Should federal minimum wage be raised to $15 per hour?
- The national minimum wage was created in 1938 by Congress under the Fair Labor Standards Act at the rate of $0.25 per hour.
- According to the Economic Policy Institute, in 2016, the average age of a minimum-wage worker was 36 years, while 56% were women, and 28% had children to support.
- A 2021 Pew Research Study revealed that 62% of respondents support raising the federal minimum wage to $15 per hour.
- Besides Washington, DC’s $15 minimum hourly wage, as of June 2021, California has the highest minimum wage in the US, paying $14 per hour.
The federal minimum wage should not be raised to $15 per hour. At face value, a higher minimum wage may sound innocuous; but its net effects are largely negative and at odds with the cheerful narrative used to sell the idea. Contrary to the emotional appeal that Democrats typically make to build support for this flawed idea, raising the minimum wage will not miraculously lift families out of poverty since 90% of adults in low-income families do not work full-time.

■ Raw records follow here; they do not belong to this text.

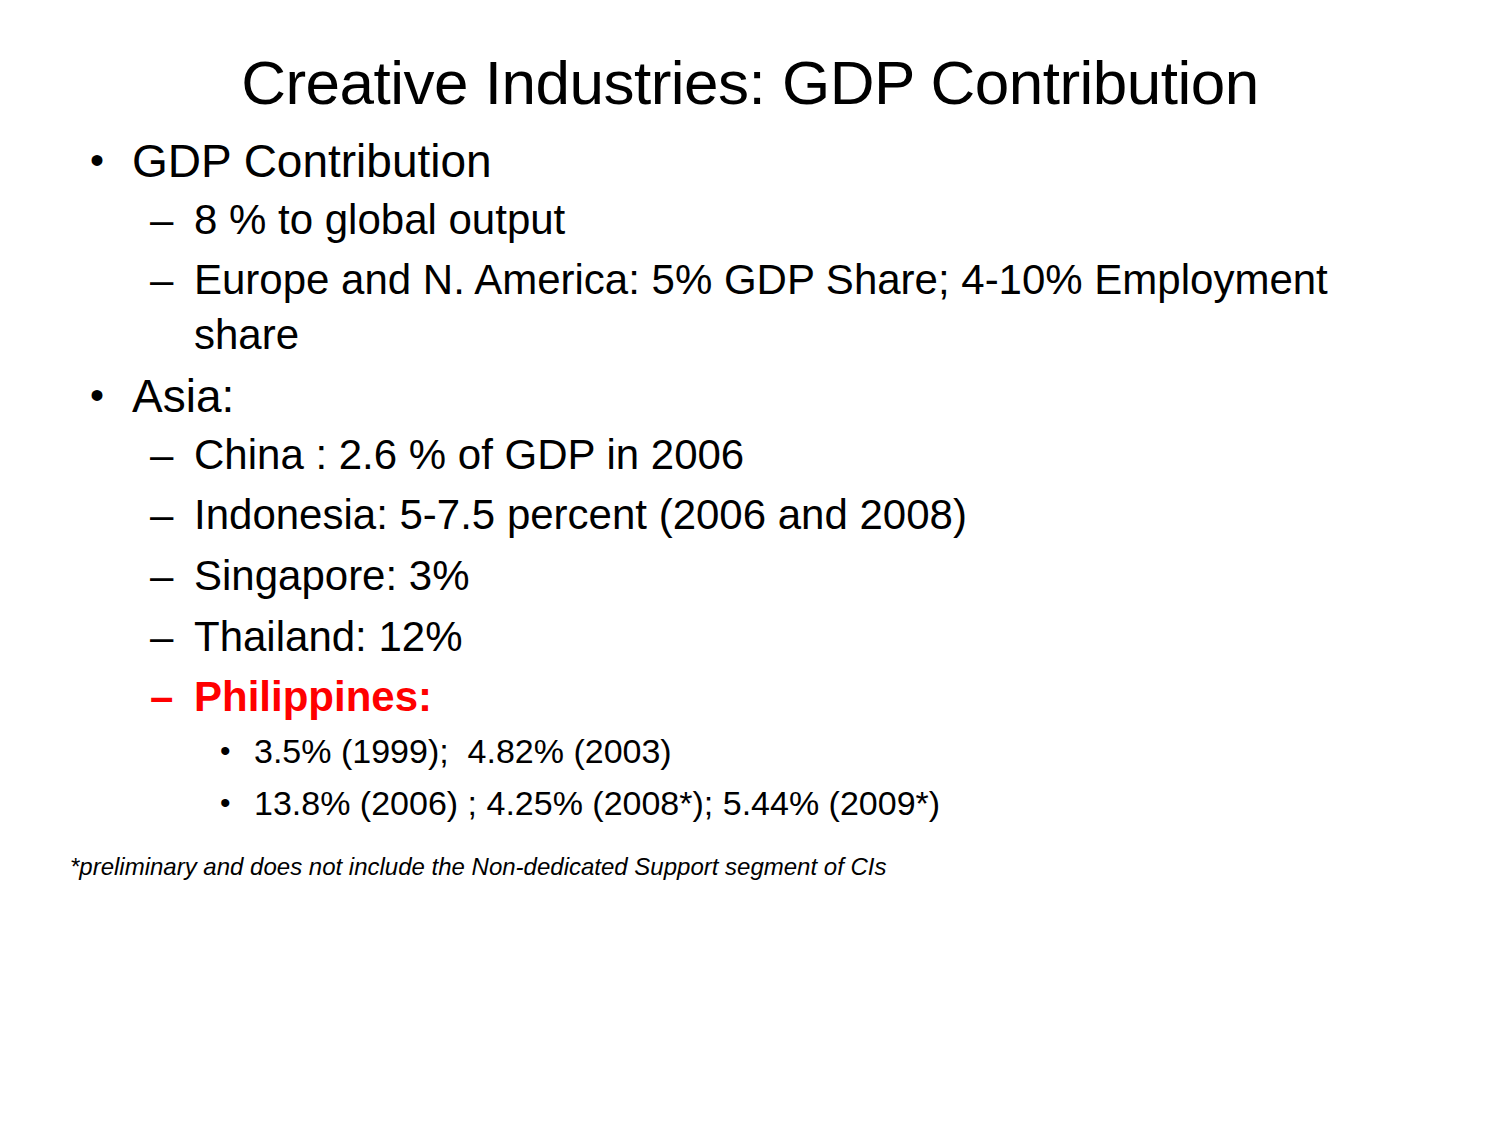Creative Industries: GDP Contribution
•GDP Contribution
–8 % to global output
–Europe and N. America: 5% GDP Share; 4-10% Employment share
•Asia:
–China : 2.6 % of GDP in 2006
–Indonesia: 5-7.5 percent (2006 and 2008)
–Singapore: 3%
–Thailand: 12%
–Philippines:
•3.5% (1999); 4.82% (2003)
•13.8% (2006) ; 4.25% (2008*); 5.44% (2009*)
*preliminary and does not include the Non-dedicated Support segment of CIs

Small businesses comprise 99.9% of all businesses in the US and would bear the brunt of any increase in the minimum wage. This means that the businesses that can least afford to do so will be asked to make one or more of the following difficult choices: absorb additional labor costs, raise their prices, lay off existing employees and/or convert to automation, or outsource jobs (if possible) to cheaper offshore resources.
Small businesses will be averse to making themselves less competitive by raising their prices, and offshoring is only an option for certain jobs like telephone support or manufacturing. Instead, employers will look to cut jobs as their labor costs increase. An estimated 1.7 million jobs will be lost as a result of a minimum wage increase. And those laid off--or replaced with automation--will likely be the least-skilled, making them candidates to stay dependent on government assistance and worsening our existing poverty problem. And businesses will have to expand existing employees’ job tasks to include the ones previously covered by the laid-off staff.
A $15 per hour minimum wage is a Trojan horse for more social welfare problems, deficit spending, and chronic unemployment; it should be vigorously opposed.
Raising the federal minimum wage is the most efficient economic decision to strengthen workers, businesses, and consumers in America. It would be pivotal in higher spending, lower employee turnover, and better business performance overall. A fair minimum wage was also a core demand of the civil rights movement, which called for a $2.00 national minimum wage--equivalent to $15.00 today.
Raising the minimum wage does not have to be a sudden step. Experts suggest that gradually increasing it to $15 by 2025 could result in $107 billion in higher wages. This means more influx of money into the economy and higher spending power for the average consumer. It is also long overdue, considering the higher cost of living and the steadily rising inflation in America.
Minimum wage, in practice, should also be an amount on which at least one adult can live comfortably. However, this is almost impossible to pull off at the current rate. Additionally, most minimum-wage jobs don’t provide paid sick leave or health insurance, meaning that missed work costs even more for minimum-wage workers.
Contrary to popular belief, there is evidence that raising the minimum wage would not lead to job losses or business losses. Instead, the increase would motivate young adults from marginalized communities and help them support their families. Nine out of 10 people who would benefit from a wage increase would be adults aged 20 or older. Making these employees more financially secure and stable would lead to a more engaged, positive, and motivated workforce. Further, it’s proven that happier employees lead to better profits for businesses as well.